かつて、ぼくは『非モテの品格 男にとって「弱さ」とは何か』(集英社新書、2016年)という本の中で、男性の弱さの問題、あるいはインセル(非モテ)の問題を扱ったことがある。

Incel(インセル)とは何か?

これはInvoluntary Celibateの略語で、直訳すれば、望まない禁欲者、非自発的な独身者、というような意味である。近年、インセルたちの反逆や暴力という現象が国際的な社会問題になっている。

ぼくはさらに『非モテの品格』の続編としての『マジョリティ男性にとってまっとうさとは何か――#MeTooに加われない男たち』(集英社新書、2021年)で、まさに映画『ジョーカー』について論じてみたこともある。

だから、上記の事件の報道を目にしたとき、心にざわつくものがあった。ちょっとした不運がさらに加われば、ぼくもまたインセルになりかねなかったし、今後なるかもしれない。あらためてそう感じた。

もちろん個々の事件の詳細についてはわからない。単純化されたアングルから事件を切り取って理解したつもりになるのは危険だろう。

ただ、気になるのは、彼らが自分たちの暴力を社会的弱者(とされる人々)へと差し向けようとしたことだ。それらの犯罪は「誰でもよかった」のではなかった。つまり「無差別」殺傷ではなかった。明らかに「差別的」な殺傷だった。

これらの事件には、2016年7月、神奈川県相模原市の障害者施設津久井やまゆり園で起きた、45人もの死傷者を出した事件とも似通った手触りがある。

京王線の事件の男は、現代的な弱者男性のシンボル、ジョーカーのコスプレをして犯行に及んだ。

映画『ジョーカー』では、アーサーの暴力に触発され、その欲望に感染するかのように、ピエロの仮面をかぶった群衆たちが、アナーキーな暴力に陶酔し、街を焼き、車を破壊した。

ただし、忘れるべきではない点が一つある。小田急線や京王線の事件の犯行と、『ジョーカー』でアーサーが振るった暴力には、決定的な違いがある。

日本社会で起こった一連の事件の犯人とは違い、アーサーは少なくとも、「下」(と社会的に見なされている弱者たち)ではなく、資本主義と権力構造の「上」へと、その銃口を差し向けたのである(たとえ複雑な家族関係のもつれから、母親を殺してしまったとしても)。

アーサーの中にあったのは、無差別を装った差別的な憎しみではなく、社会的な怒りだった。

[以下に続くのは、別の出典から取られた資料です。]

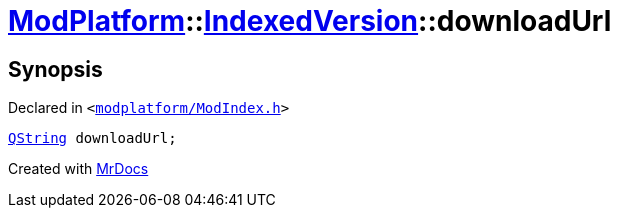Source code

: [#ModPlatform-IndexedVersion-downloadUrl]
= xref:ModPlatform.adoc[ModPlatform]::xref:ModPlatform/IndexedVersion.adoc[IndexedVersion]::downloadUrl
:relfileprefix: ../../
:mrdocs:


== Synopsis

Declared in `&lt;https://github.com/PrismLauncher/PrismLauncher/blob/develop/launcher/modplatform/ModIndex.h#L101[modplatform&sol;ModIndex&period;h]&gt;`

[source,cpp,subs="verbatim,replacements,macros,-callouts"]
----
xref:QString.adoc[QString] downloadUrl;
----



[.small]#Created with https://www.mrdocs.com[MrDocs]#
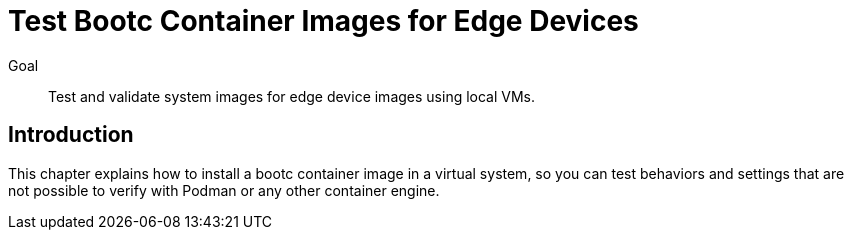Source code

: = Test Bootc Container Images for Edge Devices

Goal::
Test and validate system images for edge device images using local VMs.

== Introduction

This chapter explains how to install a bootc container image in a virtual system, so you can test behaviors and settings that are not possible to verify with Podman or any other container engine.
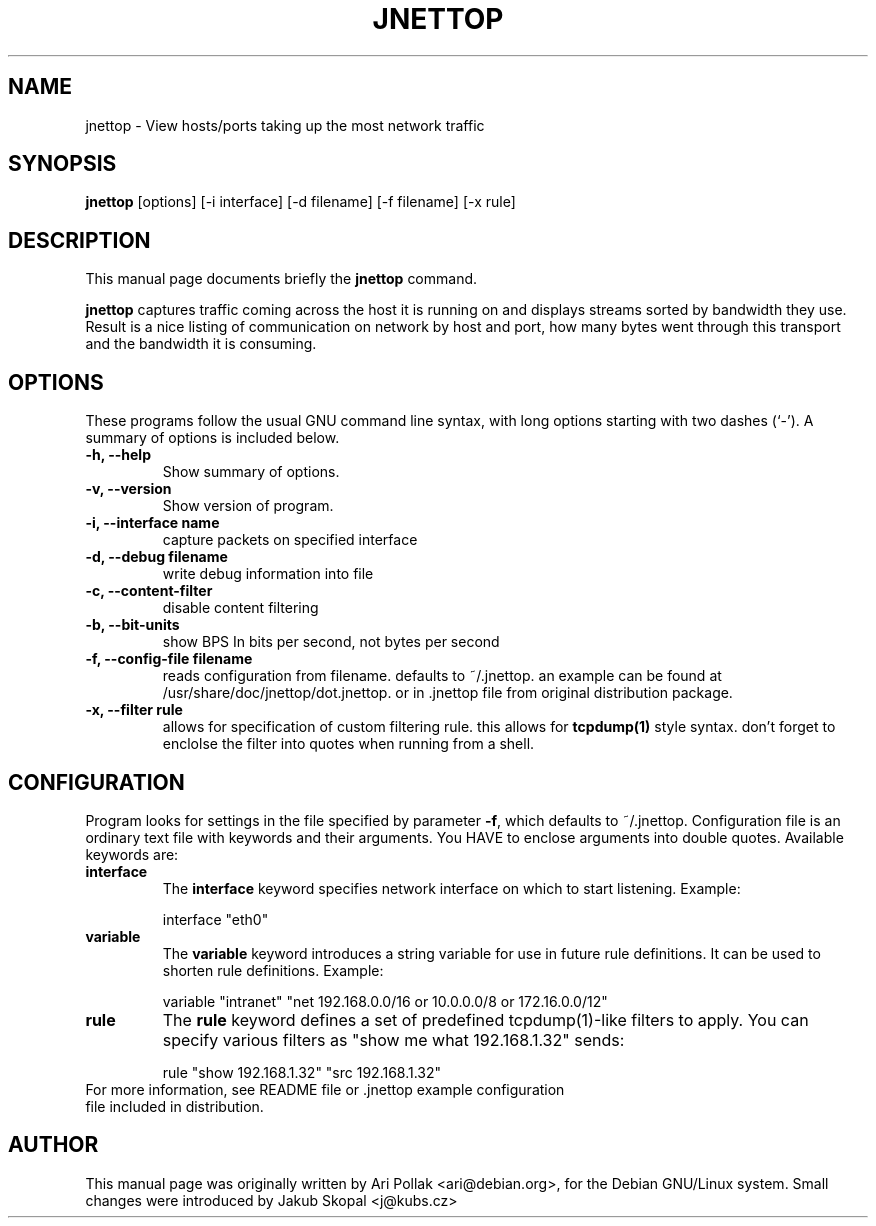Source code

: .\"                                      Hey, EMACS: -*- nroff -*-
.\" First parameter, NAME, should be all caps
.\" Second parameter, SECTION, should be 1-8, maybe w/ subsection
.\" other parameters are allowed: see man(7), man(1)
.TH JNETTOP 8 "April 23, 2003"
.\" Please adjust this date whenever revising the manpage.
.\"
.\" Some roff macros, for reference:
.\" .nh        disable hyphenation
.\" .hy        enable hyphenation
.\" .ad l      left justify
.\" .ad b      justify to both left and right margins
.\" .nf        disable filling
.\" .fi        enable filling
.\" .br        insert line break
.\" .sp <n>    insert n+1 empty lines
.\" for manpage-specific macros, see man(7)
.SH NAME
jnettop \- View hosts/ports taking up the most network traffic
.SH SYNOPSIS
.B jnettop
[options] [-i interface] [-d filename] [-f filename] [-x rule]
.SH DESCRIPTION
This manual page documents briefly the
.B jnettop
command.
.PP
.\" TeX users may be more comfortable with the \fB<whatever>\fP and
.\" \fI<whatever>\fP escape sequences to invode bold face and italics, 
.\" respectively.
\fBjnettop\fP captures traffic coming across the host it is running on and displays streams sorted by bandwidth they use. Result is a nice listing of communication on network by host and port, how many bytes went through this transport and the bandwidth it is consuming.
.SH OPTIONS
These programs follow the usual GNU command line syntax, with long
options starting with two dashes (`-').
A summary of options is included below.
.TP
.B \-h, \-\-help
Show summary of options.
.TP
.B \-v, \-\-version
Show version of program.
.TP
.B \-i, \-\-interface name
capture packets on specified interface
.TP
.B \-d, \-\-debug filename
write debug information into file
.TP
.B \-c, \-\-content-filter
disable content filtering
.TP
.B \-b, \-\-bit-units
show BPS In bits per second, not bytes per second
.TP
.B \-f, \-\-config-file filename
reads configuration from filename. defaults to ~/.jnettop. an example can be found at /usr/share/doc/jnettop/dot.jnettop.
or in .jnettop file from original distribution package.
.TP
.B \-x, \-\-filter rule
allows for specification of custom filtering rule. this allows for
.BR tcpdump(1)
style syntax. don't forget to enclolse the filter into quotes when running from a shell.
.\".SH SEE ALSO
.\".BR bar (1),
.SH CONFIGURATION
Program looks for settings in the file specified by parameter \fB-f\fP, which defaults to ~/.jnettop. Configuration file is
an ordinary text file with keywords and their arguments. You HAVE to enclose arguments into double quotes. Available keywords
are:
.TP
\fBinterface\fR
The \fBinterface\fP keyword specifies network interface on which to start listening. Example:
.RS
.PP
interface "eth0"
.RE
.TP
\fBvariable\fR
The \fBvariable\fP keyword introduces a string variable for use in future rule definitions. It can be used to shorten rule definitions. Example:
.RS
.PP
variable "intranet" "net 192.168.0.0/16 or 10.0.0.0/8 or 172.16.0.0/12"
.RE
.TP
\fBrule\fR
The \fBrule\fP keyword defines a set of predefined tcpdump(1)-like filters to apply. You can specify various filters as "show me what 192.168.1.32" sends:
.RS
.PP
rule "show 192.168.1.32" "src 192.168.1.32"
.RE
.TP
For more information, see README file or .jnettop example configuration file included in distribution.
.SH AUTHOR
This manual page was originally written by Ari Pollak <ari@debian.org>,
for the Debian GNU/Linux system. Small changes were
introduced by Jakub Skopal <j@kubs.cz>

弱者男性としてのアーサーが殺したのは、「幸せそうな」女性でも、高齢者でも、障害者でもない。また彼には、外国人や移民に対する排外主義的な差別意識があるわけでもなかった。

どんな暴力も許されない、と優等生のように言いたいのではない。そうではなく、ぼくらは戦うべき敵を間違えるべきではない、と言いたい。

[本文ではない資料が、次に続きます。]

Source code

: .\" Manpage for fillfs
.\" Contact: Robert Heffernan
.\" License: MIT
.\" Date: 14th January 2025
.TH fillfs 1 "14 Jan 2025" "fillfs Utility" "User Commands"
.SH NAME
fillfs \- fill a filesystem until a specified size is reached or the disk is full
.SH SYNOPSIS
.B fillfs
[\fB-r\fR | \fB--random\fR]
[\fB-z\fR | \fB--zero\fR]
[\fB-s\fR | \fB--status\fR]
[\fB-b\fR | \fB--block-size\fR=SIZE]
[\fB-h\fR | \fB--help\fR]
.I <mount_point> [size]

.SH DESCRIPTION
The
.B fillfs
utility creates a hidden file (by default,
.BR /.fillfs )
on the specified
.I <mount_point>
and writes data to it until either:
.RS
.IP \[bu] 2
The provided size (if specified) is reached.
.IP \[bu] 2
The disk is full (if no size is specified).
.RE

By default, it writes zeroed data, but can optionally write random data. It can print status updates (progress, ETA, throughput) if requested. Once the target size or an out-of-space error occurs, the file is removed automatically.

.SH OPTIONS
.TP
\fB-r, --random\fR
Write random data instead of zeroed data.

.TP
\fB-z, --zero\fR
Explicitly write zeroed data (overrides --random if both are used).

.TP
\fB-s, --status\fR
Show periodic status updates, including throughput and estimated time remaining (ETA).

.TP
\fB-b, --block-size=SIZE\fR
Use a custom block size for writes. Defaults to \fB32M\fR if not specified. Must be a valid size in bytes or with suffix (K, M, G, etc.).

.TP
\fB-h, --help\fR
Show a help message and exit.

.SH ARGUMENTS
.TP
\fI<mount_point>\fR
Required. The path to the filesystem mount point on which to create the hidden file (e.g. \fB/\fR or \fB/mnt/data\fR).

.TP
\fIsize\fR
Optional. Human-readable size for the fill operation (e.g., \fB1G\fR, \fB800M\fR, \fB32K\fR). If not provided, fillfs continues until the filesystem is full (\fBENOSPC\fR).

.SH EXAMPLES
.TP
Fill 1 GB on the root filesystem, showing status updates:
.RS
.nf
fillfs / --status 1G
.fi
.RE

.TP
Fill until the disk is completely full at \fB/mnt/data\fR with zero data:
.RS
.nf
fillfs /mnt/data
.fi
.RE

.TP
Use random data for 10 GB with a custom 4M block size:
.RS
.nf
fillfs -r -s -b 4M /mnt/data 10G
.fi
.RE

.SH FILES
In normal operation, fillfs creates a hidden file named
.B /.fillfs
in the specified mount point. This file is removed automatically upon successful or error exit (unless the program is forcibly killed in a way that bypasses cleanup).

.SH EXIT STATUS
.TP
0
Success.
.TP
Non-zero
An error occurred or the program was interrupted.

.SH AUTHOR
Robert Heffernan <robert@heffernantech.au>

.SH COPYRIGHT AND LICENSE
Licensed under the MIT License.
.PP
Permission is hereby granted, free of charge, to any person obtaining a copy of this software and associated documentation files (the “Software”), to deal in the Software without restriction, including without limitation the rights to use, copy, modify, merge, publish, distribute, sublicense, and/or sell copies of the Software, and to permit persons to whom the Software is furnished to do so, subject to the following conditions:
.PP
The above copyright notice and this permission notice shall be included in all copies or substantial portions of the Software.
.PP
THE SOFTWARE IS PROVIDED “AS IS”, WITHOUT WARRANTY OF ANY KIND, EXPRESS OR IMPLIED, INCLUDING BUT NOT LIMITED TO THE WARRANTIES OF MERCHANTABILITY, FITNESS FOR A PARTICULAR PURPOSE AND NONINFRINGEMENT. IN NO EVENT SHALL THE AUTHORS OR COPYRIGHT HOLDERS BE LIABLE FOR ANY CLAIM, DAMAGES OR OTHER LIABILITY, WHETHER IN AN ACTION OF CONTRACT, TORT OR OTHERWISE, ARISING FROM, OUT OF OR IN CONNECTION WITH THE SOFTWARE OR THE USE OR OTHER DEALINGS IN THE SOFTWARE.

映画の中のアーサーが、本当に戦うべき敵と戦えていたのか。もちろん、そこには疑問も残る。確かにアーサーは社会的弱者に向けて鬱憤を晴らすようなマネはしなかった。しかし、承認欲求と家族幻想をこじらせて、有名人の中に「父」を求めたあげく、母親を殺害してしまったからだ。

では、誰かに承認され、愛され、癒されようとする前に、アーサーは何をなすべきだったのか。アーサーが弱者男性としての自分自身を愛するためには、どうすればよかったのか。

権力者や金持ち、社会構造とあくまでも戦い続けるべきだったのか。

すべてを諦め、自分の運命に忍耐し続けるべきだったのか。

それとも、責任があるのは国家・行政や資本・企業の側であり、彼にはなんの責任もなく、福祉国家や社会的包摂(ソーシャルインクルージョン)を十分に機能させるべきだった、ということだろうか。

立ち止まって、そういうことについて考えてみたかった。